Reputation: 463
I am using Visual Studio 2012 and when I launch my program in Debug mode, it runs smoothly. However, when I run it in release mode, I get the error "too many resources requested for launch" on one of my kernel.
I went to compare the compilation parameters between debug and release, and it seems that when I change the option "Generate GPU Debug Information" to "Yes (-G)", the problem disappears.
Why is it so ? Is there something I am missing to be able to run the program without that option ?
Compile options:
D:\Dev\CUDA\bin\nvcc.exe -gencode=arch=compute_50,code=\"sm_50,compute_50\" --use-local-env --cl-version 2012 -ccbin "D:\Program Files (x86)\Microsoft Visual Studio 11.0\VC\bin\x86_amd64" -ID:\Dev\CUDA\include -ID:\Dev\CUDA\include -G -lineinfo --keep-dir x64\Release -maxrregcount=0 --machine 64 --compile -cudart static -DWIN32 -DWIN64 -DNDEBUG -D_CONSOLE -D_MBCS -Xcompiler "/EHsc /W3 /nologo /O2 /Zi /MD " -o x64\Release\main.cu.obj "D:\Dev\Projets\CUDA\ProjAdvMetrixCuda6\Discrete choice v2\main.cu"
Upvotes: 0
Views: 2620
Reputation: 151972
Why is it so ?
It's likely due to a registers per thread issue.
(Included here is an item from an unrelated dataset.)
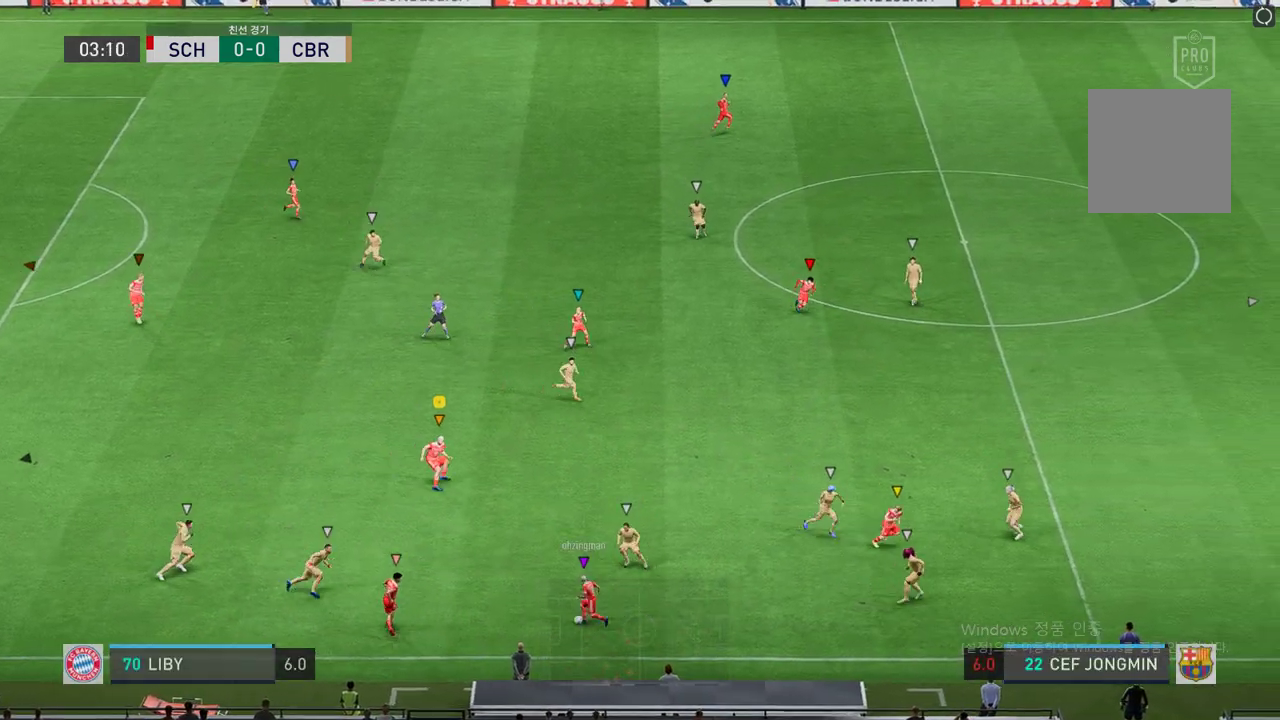
{"buttons": [], "left_stick": "up", "right_stick": "center", "events": [[17, "left_stick", "up"]]}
Code generation is significantly different between release and debug versions, and this affects the registers used per GPU thread. If you use too many, a kernel will not launch.
You can quickly confirm this by modifying this particular command line switch:
-maxrregcount=0
to some other value. This is possible to do in one of the Visual Studio project configuration fields. I would start with a value of something like 20 for this. If that causes the release project to run, then you have a registers per thread issue. You can get more info about that by studying some of the answers discussing it already, such as the answer here
Note that this problem is not necessarily just pertinent to release vs. debug. Anything that affects code generation could lead to a similar problem, such as 32bit/64bit, or other project or compiler setting differences. The solution path is the same.
Upvotes: 2